# Exercise prompt
Restate the data word for word and leave the images out.

BEGIN Task material

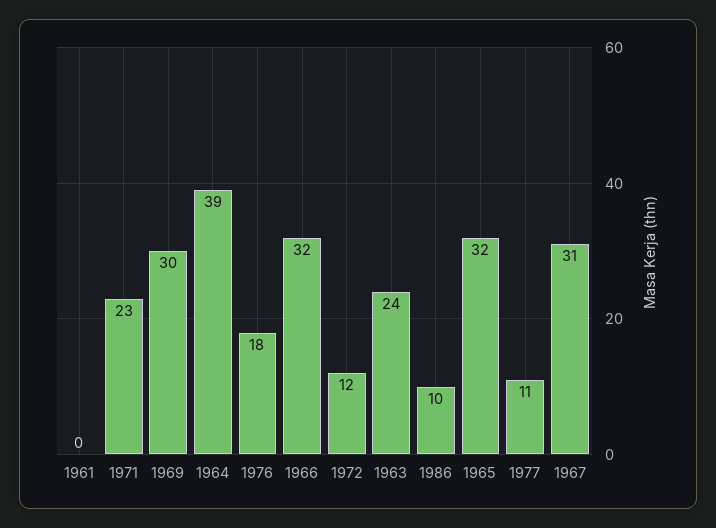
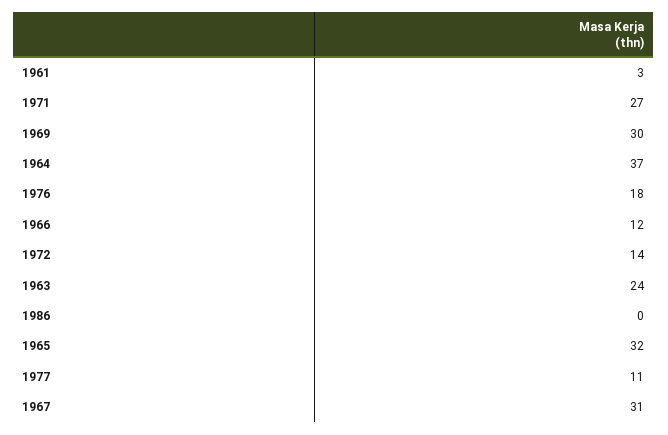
  {
-   "1961": 0,
+   "1961": 3,
-   "1971": 23,
+   "1971": 27,
    "1969": 30,
-   "1964": 39,
+   "1964": 37,
    "1976": 18,
-   "1966": 32,
+   "1966": 12,
-   "1972": 12,
+   "1972": 14,
    "1963": 24,
-   "1986": 10,
+   "1986": 0,
    "1965": 32,
    "1977": 11,
    "1967": 31
  }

END Task material

# Answer space
  {
-   "1961": 0,
+   "1961": 3,
-   "1971": 23,
+   "1971": 27,
    "1969": 30,
-   "1964": 39,
+   "1964": 37,
    "1976": 18,
-   "1966": 32,
+   "1966": 12,
-   "1972": 12,
+   "1972": 14,
    "1963": 24,
-   "1986": 10,
+   "1986": 0,
    "1965": 32,
    "1977": 11,
    "1967": 31
  }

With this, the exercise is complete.